Cut to Black Swan, a movie I recently saw again on TV. Nina Sayers (Natalie Portman), a ballerina competing for the lead role in Swan Lake, is found unsuitable for the dark role. She is too “frigid” and “perfect” in her performance. The director, Thomas Leroy advises her to stop being a perfectionist and to lose herself in her role, preferring passion over flawless technique. “Perfection is not just about control,” he says. “It is also about letting go…”
We tend to look at perfection as achieving a ten on ten, doing something so well that it couldn’t be bettered! Such perfection spells the end of endeavour, of dreams, of aspiration. If in your mind you are perfect, the rest of life can at best be spent in maintaining and nurturing this perfection — that flawless skin, the perfect figure, the perfect score, that inimitable performance, a perfect musical rhythm or that perfect moment in time. Anything less would be disappointing.
Why does perfection need to be a punishing routine, leading to obsessive, rigid behaviour? Why should it rely heavily on judgement, and exclude normal life? Obviously, it isn’t meant to be a human trait. Human beings are designed to have flaws; perfection is meant for the Gods.
The quest for perfection actually is a search for certainty, for a sense of control. Anything that stays within specified limits is under our control. The moment shapes shift and take on a life of their own, we lose control and hence, power. We force ourselves to conform to set practices and standards to the extent we forget our true selves in the quest to be “perfect.” Here then is a new look at perfection. Let’s call it the perfectly imperfect! Perfectly normal. A letting go of rigidity, of fastidiousness, the obsession of being the best. To achieve perfection is not to be obsessive and punishing; it is a letting go and allowing natural flaws to be as they are. It is perfectly fine to be perfectly average! Imperfection is fluid, perfection is cast in stone. Progress requires imperfection. Cultures around the world have embraced the concept of the perfect imperfect, often introducing deliberate flaws in works of art, either for religious or aesthetic reasons. The world famous Amish quilt makers deliberately leave an imperfection in their quilts because God alone can be perfect. Turkish shipbuilders and carpet weavers reportedly do the same to remind themselves that perfection is the sole prerogative of Allah. One of the central principles of Islamic art is not to compete with God for perfection.
Great sculptors in India always deliberately left a flaw in the statues they carved — controlled imperfection. If a sculptor was making a Nataraja, for example, and it was too near perfection, he would introduce a flaw, mostly breaking a toe or introducing a mark that spoilt the perfection a bit. This was true of all arts. In one sense, it is believed that all that the Mother Goddess creates is perfect, but pure perfection can only be She herself.
Every Persian carpet included a God’s knot to indicate the weaver wasn’t even attempting perfection. Navajo rug weavers believe that the slight imperfection allows a route to creativity.

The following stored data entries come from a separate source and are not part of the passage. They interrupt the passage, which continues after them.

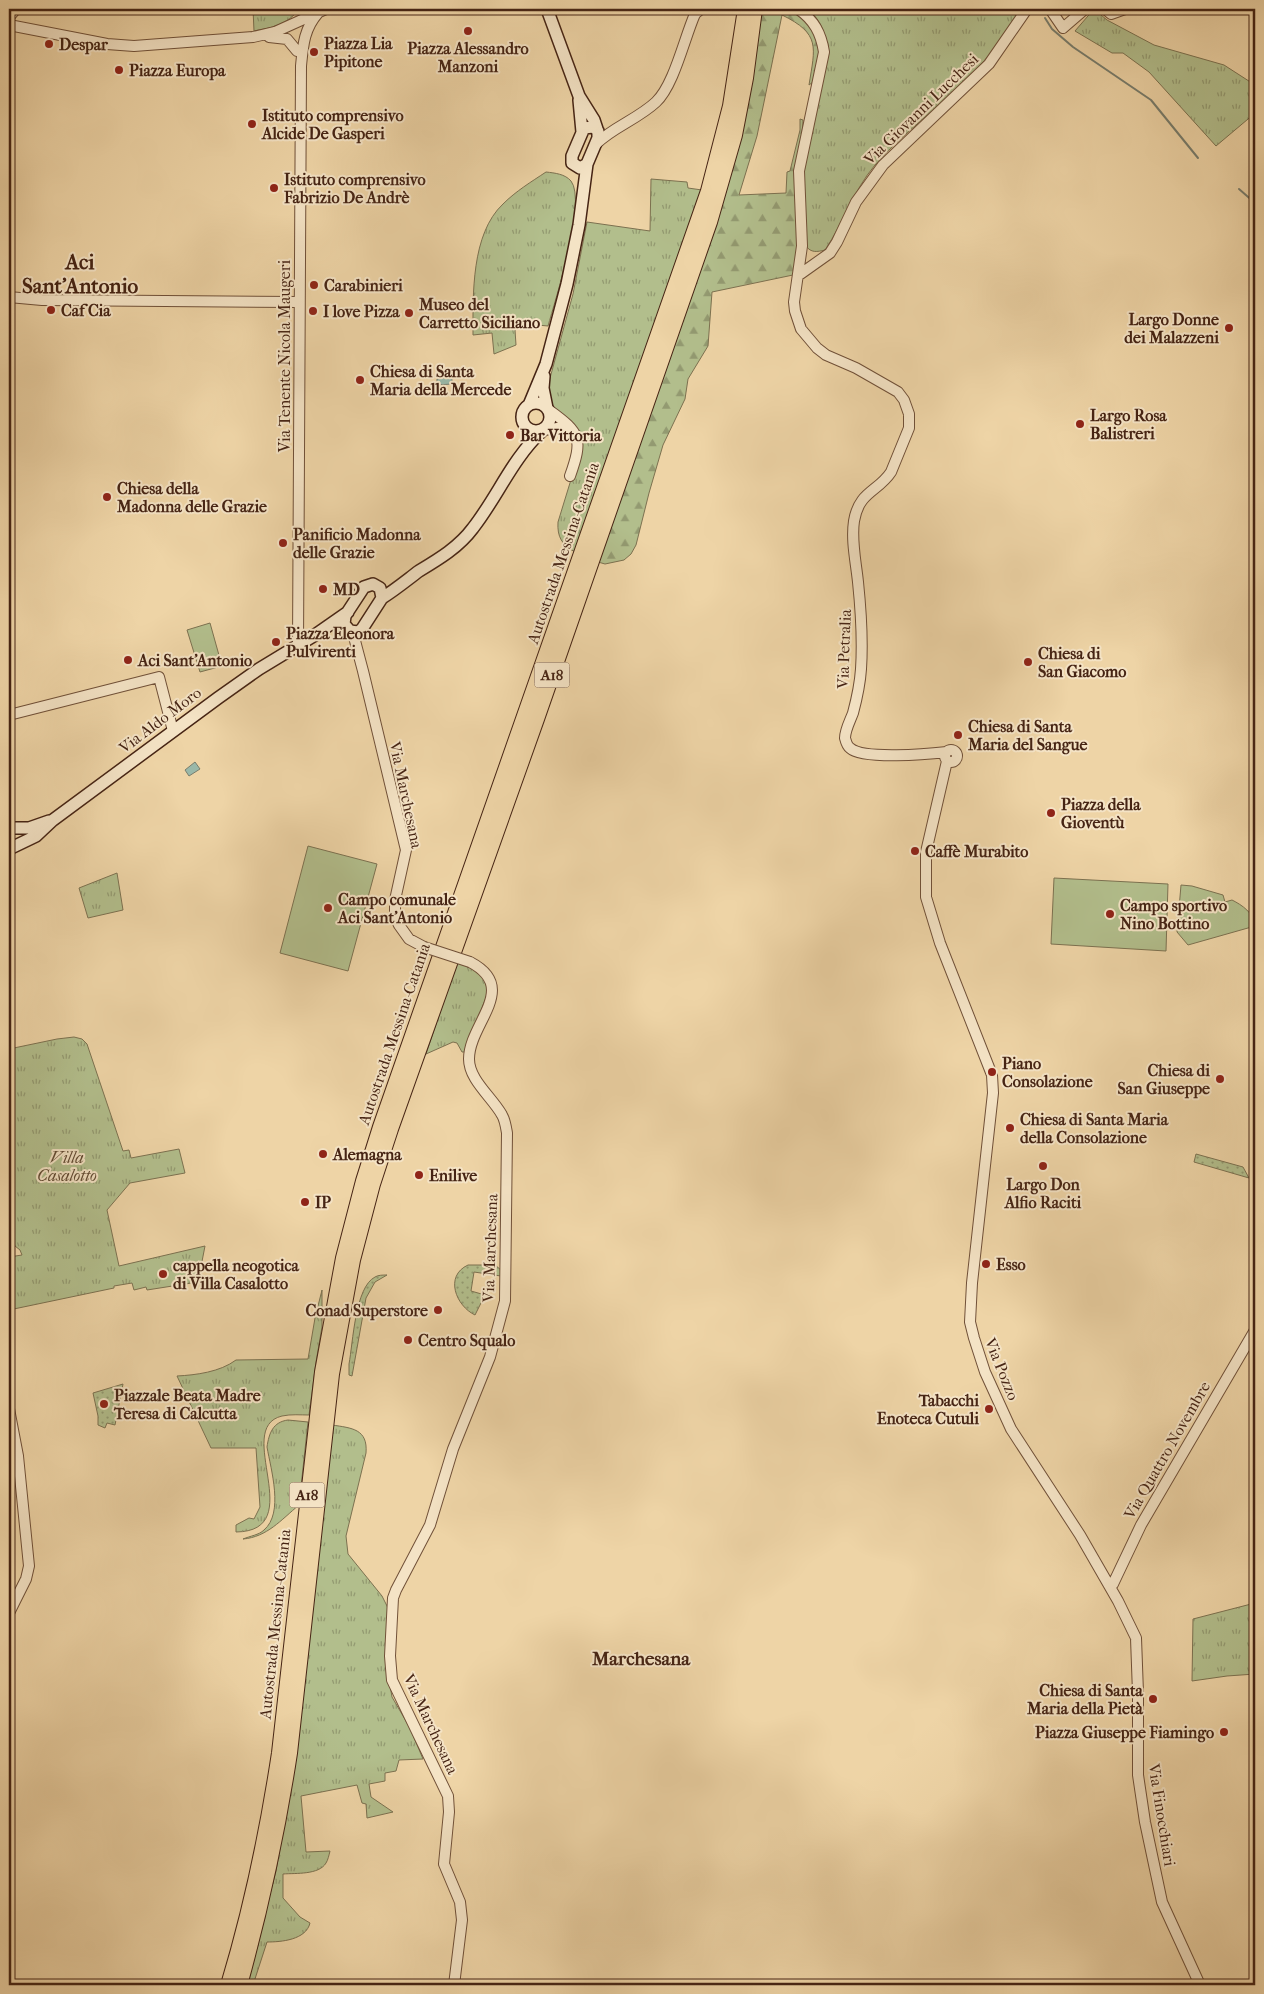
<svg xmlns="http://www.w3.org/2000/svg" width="1264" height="1994" viewBox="0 0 1264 1994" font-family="'IM FELL French Canon',serif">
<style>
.grass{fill:url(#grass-tufts);stroke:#7c7150}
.forest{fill:url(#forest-firs);stroke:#7c7150}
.garden{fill:url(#garden-dots);stroke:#7c7150}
.pitch{fill:#b2be8c;stroke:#7c7150}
.water{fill:#99b8a9;stroke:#787d6d}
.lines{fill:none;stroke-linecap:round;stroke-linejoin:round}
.stream{stroke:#787d6d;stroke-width:2}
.tertiary-casing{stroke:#705038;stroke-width:12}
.secondary-casing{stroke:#462414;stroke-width:14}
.motorway-casing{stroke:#462414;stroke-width:16}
.tertiary{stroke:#f4e3c5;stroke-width:10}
.secondary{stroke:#f4e3c5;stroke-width:11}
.motorway{stroke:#eed4a6;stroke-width:14}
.tertiary-bridge-casing{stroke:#705038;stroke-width:12;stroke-linecap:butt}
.tertiary-bridge{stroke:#f4e3c5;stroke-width:10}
.poi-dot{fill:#8f2418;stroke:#f4e3c5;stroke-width:2}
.labels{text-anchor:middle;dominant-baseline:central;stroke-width:4;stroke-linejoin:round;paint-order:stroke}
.shield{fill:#f4e3c5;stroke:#7a5d49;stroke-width:1}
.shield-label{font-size:15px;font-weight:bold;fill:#462414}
.poi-label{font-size:16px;font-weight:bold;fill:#462414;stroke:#f4e3c5;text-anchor:start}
.street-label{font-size:16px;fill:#462414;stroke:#f4e3c5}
.park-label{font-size:16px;font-style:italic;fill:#614a32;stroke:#f4e3c5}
.quarter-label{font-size:19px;font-weight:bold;fill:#462414;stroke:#f4e3c5}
.district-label{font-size:21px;font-weight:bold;fill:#462414;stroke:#f4e3c5}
</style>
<defs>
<pattern id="grass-tufts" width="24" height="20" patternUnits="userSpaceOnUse" patternTransform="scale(1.25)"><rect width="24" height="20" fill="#b2be8c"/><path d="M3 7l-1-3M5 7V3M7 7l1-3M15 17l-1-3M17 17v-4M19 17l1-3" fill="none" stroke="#939a71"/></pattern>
<pattern id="forest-firs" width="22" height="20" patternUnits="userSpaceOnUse" patternTransform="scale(1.25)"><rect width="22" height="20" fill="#b2be8c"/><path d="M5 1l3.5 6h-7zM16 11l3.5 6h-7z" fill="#939a71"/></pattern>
<pattern id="garden-dots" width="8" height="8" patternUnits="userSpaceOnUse" patternTransform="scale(1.25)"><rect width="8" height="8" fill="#b2be8c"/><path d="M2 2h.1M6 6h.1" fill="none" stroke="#939a71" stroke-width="1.8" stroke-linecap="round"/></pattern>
</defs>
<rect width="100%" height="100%" fill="#eed4a6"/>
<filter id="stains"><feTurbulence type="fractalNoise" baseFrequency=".004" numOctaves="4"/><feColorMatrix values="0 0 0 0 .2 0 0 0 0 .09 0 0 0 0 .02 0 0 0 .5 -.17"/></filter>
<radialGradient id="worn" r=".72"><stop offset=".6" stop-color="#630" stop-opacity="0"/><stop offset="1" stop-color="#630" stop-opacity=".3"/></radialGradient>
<path class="grass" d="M253 9H299C289 24 271 28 254 31Z
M806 9H1020C1011 24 1002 40 991 53 957 95 910 125 875 165 853 191 844 222 825 250 817 252 811 253 806 246L802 174 826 67C828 46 826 21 806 9Z
M1094 9 1107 20 1154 45 1224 65 1255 85V111L1254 114 1216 146 1149 72 1123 53H1112L1075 31Z
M546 172C555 173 565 174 571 181 587 201 555 301 548 326L527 324 515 330 516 345 494 354 492 333 473 335C473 295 471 234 503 204 516 191 531 182 546 172Z
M651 179 687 182 688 188 702 190 575 552C562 545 557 537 558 522L581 447 550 401 547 389 573 294 587 222 650 231Z
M117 873 123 910 88 918 79 888Z
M457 962 480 972 489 989 466 1052H462L457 1043 453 1042 426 1054Z
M74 1037 82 1039 87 1044 123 1151 129 1150 131 1158 179 1149 185 1173 130 1183 107 1210 119 1266 205 1246 198 1282 147 1290 146 1287 134 1290 132 1283 114 1286V1288L9 1310V1257L22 1255 20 1250 15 1246 9 1227V1049L57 1039Z
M322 1290V1327L316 1362 309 1415C301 1415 291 1414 282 1416 232 1428 310 1531 236 1532V1525L249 1518 254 1519 260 1507 256 1448H211L177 1376C196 1375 220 1372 236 1360L308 1359 315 1318Z
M288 1420 308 1422 299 1505C281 1520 267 1537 243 1539 250 1536 259 1535 264 1530 284 1513 271 1470 267 1447 269 1433 273 1422 288 1420Z
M332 1425C352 1428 368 1429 366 1453L346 1536 348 1554 382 1596 388 1608 387 1668 392 1697 410 1728 423 1759 399 1760 396 1771 385 1773V1781L369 1784 371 1797 393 1812 367 1818 366 1804 362 1803 357 1785 301 1796 306 1852 330 1851C329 1855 328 1860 326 1863 319 1875 296 1873 283 1874V1898L300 1917 310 1923C306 1940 281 1942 267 1942L253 1985H246L276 1871 292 1779Z
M1255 1603V1674L1227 1676 1192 1681 1193 1619Z"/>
<path class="forest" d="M761 9C769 9 780 7 788 9 805 13 819 35 820 51 820 61 815 73 813 82L809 85C815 47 821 34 782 15L757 136 739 195 786 193 787 172 790 171 800 130V119L803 120 797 258 793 275 712 292 708 346 688 379 685 399 663 445 649 493 636 545 631 554 624 560 605 564 598 562 726 192 743 127Z"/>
<path class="garden" d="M1196 1154 1243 1167 1249 1178 1194 1162Z
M468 1265H495L501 1270V1276L474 1272 471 1291 485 1295 475 1315C456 1306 444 1276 468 1265Z
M387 1275 375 1282 366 1298 352 1376 349 1375V1364C353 1343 355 1287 375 1277 378 1275 383 1275 387 1275Z
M123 1384 115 1425 107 1423 105 1428 98 1425V1416L93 1393Z"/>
<path class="pitch" d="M210 623 222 666 200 672 187 630Z
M308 846 377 864 348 971 280 953Z
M1054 878 1168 884 1166 951 1051 944Z
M1181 885 1192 886 1223 895 1225 902 1232 900C1242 905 1254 913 1255 926L1188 945 1177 932Z"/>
<path class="water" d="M452 377V384L437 385V379Z
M195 762 200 769 189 776 185 770Z"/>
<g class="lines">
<path class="stream" d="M1045 18 1052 29 1073 47 1151 100 1198 158
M1239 189 1255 203"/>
<defs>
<path id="tertiary" d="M798 9C814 20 821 33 824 52L799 171 802 246 794 302 795 311 801 329 817 348 826 355 856 368 898 392 904 400 909 414V428L891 472C878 492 859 491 854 521 851 541 856 562 858 582 861 611 863 639 861 669 860 684 857 698 853 713 850 721 845 730 845 738 846 742 847 746 850 748 863 760 929 754 947 752
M1050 9 1063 28 1085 9
M1105 9 1111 14 1125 9
M9 17 16 9
M9 25 107 44 134 46 253 37 275 32 326 9
M269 37 287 39 297 51
M596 144C613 127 638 119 656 102 674 85 684 39 695 14L701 9
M799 275 830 253 837 242 856 202 883 165 989 64 1027 9
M9 297 42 300 299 302
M549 410C581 433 583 439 570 476
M544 430 564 427 572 430
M350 631 354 637 363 671 406 850 395 900V917L399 925 409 939 424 947
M298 646 301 66C303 45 304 29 318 13
M9 715 159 677 173 731
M945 756a6 6 0 1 1 12 0a6 6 0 1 1-12 0Z
M947 761 926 852V897L940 943 992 1075 993 1093 972 1283 970 1322 974 1338 985 1372 1011 1429 1080 1535 1118 1601 1136 1638 1138 1693V1775L1145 1822 1162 1902 1200 1985
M9 1409 18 1456 29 1566 26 1579 9 1613
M1110 1587 1113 1584 1141 1525 1255 1330
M454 1985 462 1920 460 1902 444 1864 449 1812 448 1796 392 1680 390 1656 393 1598 396 1590 430 1525 453 1449 490 1357 505 1301 507 1133C506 1127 505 1120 502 1115 492 1097 469 1080 469 1059 469 1023 520 988 470 962"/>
<path id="secondary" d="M547 9 579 96 594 120 597 129
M579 100 582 132
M544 376 543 388 547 408
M522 417a14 14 0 1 1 28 0a14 14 0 1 1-28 0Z
M529 405 546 364 567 284 579 225 587 164 598 138V131L593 127 584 128 572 156V163L580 168 587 164
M373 584 380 588 382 598 362 629 358 632 350 631 344 624 345 616 364 587Z
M382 598C395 590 407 580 419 571 439 559 459 547 473 528 498 496 512 459 542 431
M9 828H29L49 821
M9 849 36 836 53 820 218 698 259 669 315 635 348 612"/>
<path id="motorway" d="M228 1985C251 1909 267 1832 279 1753L322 1372 343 1258 363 1181 380 1127 708 191 730 106 745 9
M240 1985C261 1909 278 1832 290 1753L332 1374 353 1260 373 1184 391 1129 537 719 710 222 735 135 746 78 755 9"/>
</defs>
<use href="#tertiary" class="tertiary-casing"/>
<use href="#secondary" class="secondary-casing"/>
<use href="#motorway" class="motorway-casing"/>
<use href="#tertiary" class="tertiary"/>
<use href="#secondary" class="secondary"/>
<use href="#motorway" class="motorway"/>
<defs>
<path id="tertiary-bridge" d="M424 947 470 962"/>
</defs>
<use href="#tertiary-bridge" class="tertiary-bridge-casing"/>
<use href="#tertiary-bridge" class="tertiary-bridge"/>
</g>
<g class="poi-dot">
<circle cx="468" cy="31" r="5"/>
<circle cx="49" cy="44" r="5"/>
<circle cx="314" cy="52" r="5"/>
<circle cx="119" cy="70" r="5"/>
<circle cx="252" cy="124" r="5"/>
<circle cx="274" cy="188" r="5"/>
<circle cx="314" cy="285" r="5"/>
<circle cx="51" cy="310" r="5"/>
<circle cx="313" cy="311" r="5"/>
<circle cx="409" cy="313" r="5"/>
<circle cx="1229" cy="328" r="5"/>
<circle cx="360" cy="380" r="5"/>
<circle cx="1080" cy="424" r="5"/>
<circle cx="510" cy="435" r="5"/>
<circle cx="107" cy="497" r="5"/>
<circle cx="283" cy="543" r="5"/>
<circle cx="323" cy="589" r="5"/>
<circle cx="276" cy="642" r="5"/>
<circle cx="128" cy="660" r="5"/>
<circle cx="1028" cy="662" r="5"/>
<circle cx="958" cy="735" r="5"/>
<circle cx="1051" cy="813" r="5"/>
<circle cx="915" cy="851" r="5"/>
<circle cx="328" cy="908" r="5"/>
<circle cx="1110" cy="914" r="5"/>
<circle cx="992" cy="1072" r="5"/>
<circle cx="1220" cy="1079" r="5"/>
<circle cx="1010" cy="1128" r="5"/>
<circle cx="323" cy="1154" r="5"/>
<circle cx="1043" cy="1166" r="5"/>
<circle cx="419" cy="1175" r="5"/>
<circle cx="305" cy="1202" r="5"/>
<circle cx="986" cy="1264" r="5"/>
<circle cx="163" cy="1274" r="5"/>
<circle cx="438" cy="1310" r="5"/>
<circle cx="408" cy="1340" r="5"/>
<circle cx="104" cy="1404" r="5"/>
<circle cx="989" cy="1409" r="5"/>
<circle cx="1153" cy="1699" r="5"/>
<circle cx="1224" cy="1732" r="5"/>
</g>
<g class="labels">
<g class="shield">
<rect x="534.5" y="662.5" width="35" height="25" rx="4"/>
<rect x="289.5" y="1482.5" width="35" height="25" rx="4"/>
</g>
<g class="shield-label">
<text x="552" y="675">A18</text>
<text x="307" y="1495">A18</text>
</g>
<g class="poi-label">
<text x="324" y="43">Piazza Lia<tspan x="324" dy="18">Pipitone</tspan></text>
<text x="59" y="44">Despar</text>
<text x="468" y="48" text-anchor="middle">Piazza Alessandro<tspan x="468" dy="18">Manzoni</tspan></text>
<text x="129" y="70">Piazza Europa</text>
<text x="262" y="115">Istituto comprensivo<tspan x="262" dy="18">Alcide De Gasperi</tspan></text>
<text x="284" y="179">Istituto comprensivo<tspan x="284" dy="18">Fabrizio De Andrè</tspan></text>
<text x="324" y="285">Carabinieri</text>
<text x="419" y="304">Museo del<tspan x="419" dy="18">Carretto Siciliano</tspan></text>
<text x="61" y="310">Caf Cia</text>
<text x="323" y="311">I love Pizza</text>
<text x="1219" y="319" text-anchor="end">Largo Donne<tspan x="1219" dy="18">dei Malazzeni</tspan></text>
<text x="370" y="371">Chiesa di Santa<tspan x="370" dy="18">Maria della Mercede</tspan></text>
<text x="1090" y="415">Largo Rosa<tspan x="1090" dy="18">Balistreri</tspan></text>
<text x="520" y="435">Bar Vittoria</text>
<text x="117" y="488">Chiesa della<tspan x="117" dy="18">Madonna delle Grazie</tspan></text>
<text x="293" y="534">Panificio Madonna<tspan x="293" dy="18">delle Grazie</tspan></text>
<text x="333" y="589">MD</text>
<text x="286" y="633">Piazza Eleonora<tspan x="286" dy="18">Pulvirenti</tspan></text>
<text x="1038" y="653">Chiesa di<tspan x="1038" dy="18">San Giacomo</tspan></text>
<text x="138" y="660">Aci Sant'Antonio</text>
<text x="968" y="726">Chiesa di Santa<tspan x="968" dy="18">Maria del Sangue</tspan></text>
<text x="1061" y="804">Piazza della<tspan x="1061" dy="18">Gioventù</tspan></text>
<text x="925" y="851">Caffè Murabito</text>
<text x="338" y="899">Campo comunale<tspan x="338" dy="18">Aci Sant'Antonio</tspan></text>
<text x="1120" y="905">Campo sportivo<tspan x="1120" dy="18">Nino Bottino</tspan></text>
<text x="1002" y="1063">Piano<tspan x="1002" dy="18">Consolazione</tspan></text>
<text x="1210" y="1070" text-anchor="end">Chiesa di<tspan x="1210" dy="18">San Giuseppe</tspan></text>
<text x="1020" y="1119">Chiesa di Santa Maria<tspan x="1020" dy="18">della Consolazione</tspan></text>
<text x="333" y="1154">Alemagna</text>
<text x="429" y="1175">Enilive</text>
<text x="1043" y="1184" text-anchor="middle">Largo Don<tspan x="1043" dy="18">Alfio Raciti</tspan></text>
<text x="315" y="1202">IP</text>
<text x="996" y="1264">Esso</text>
<text x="173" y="1265">cappella neogotica<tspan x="173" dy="18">di Villa Casalotto</tspan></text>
<text x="428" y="1310" text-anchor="end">Conad Superstore</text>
<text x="418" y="1340">Centro Squalo</text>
<text x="114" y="1395">Piazzale Beata Madre<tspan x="114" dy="18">Teresa di Calcutta</tspan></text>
<text x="979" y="1400" text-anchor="end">Tabacchi<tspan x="979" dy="18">Enoteca Cutuli</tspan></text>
<text x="1143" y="1690" text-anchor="end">Chiesa di Santa<tspan x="1143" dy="18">Maria della Pietà</tspan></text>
<text x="1214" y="1732" text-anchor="end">Piazza Giuseppe Fiamingo</text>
</g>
<g class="street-label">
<text transform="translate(921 109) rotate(-44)">Via Giovanni Lucchesi</text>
<text transform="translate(284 356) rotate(-90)">Via Tenente Nicola Maugeri</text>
<text transform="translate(563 553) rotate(-71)">Autostrada Messina-Catania</text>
<text transform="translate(844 649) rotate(-88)">Via Petralia</text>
<text transform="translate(160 720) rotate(-37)">Via Aldo Moro</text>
<text transform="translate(406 795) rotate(78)">Via Marchesana</text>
<text transform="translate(394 1034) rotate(-71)">Autostrada Messina-Catania</text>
<text transform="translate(490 1248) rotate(-88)">Via Marchesana</text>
<text transform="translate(1002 1369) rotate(68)">Via Pozzo</text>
<text transform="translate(1167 1450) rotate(-60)">Via Quattro Novembre</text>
<text transform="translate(275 1624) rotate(-84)">Autostrada Messina-Catania</text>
<text transform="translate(431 1724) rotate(65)">Via Marchesana</text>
<text transform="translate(1162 1815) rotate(81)">Via Finocchiari</text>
</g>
<g class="park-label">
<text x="67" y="1157">Villa<tspan x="67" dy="18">Casalotto</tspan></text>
</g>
<g class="quarter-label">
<text x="641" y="1659">Marchesana</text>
</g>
<g class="district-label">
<text x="80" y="262">Aci<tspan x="80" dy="24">Sant'Antonio</tspan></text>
</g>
</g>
<rect width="1264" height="1994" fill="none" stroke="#eed4a6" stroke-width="30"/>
<rect x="10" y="10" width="1244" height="1974" fill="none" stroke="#462414" stroke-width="2.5"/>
<rect x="15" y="15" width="1234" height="1964" fill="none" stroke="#462414"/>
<rect width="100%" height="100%" filter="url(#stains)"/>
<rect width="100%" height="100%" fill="url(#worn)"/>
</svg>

The Japanese principle of wabisabi is well known — beauty that is imperfect, impermanent, and incomplete. Asymmetry and irregularity are deliberately introduced by the Japanese as a necessary ingredient of art. Zen potters deliberately leave glaze drips on pots as “controlled” imperfections to reinforce that “perfect is boring.”
Nina in Swan Lake, when in complete touch with her dark side and no longer the rigid innocent, gives a sterling performance, after which she says, “I felt it. Perfect. It was perfect.”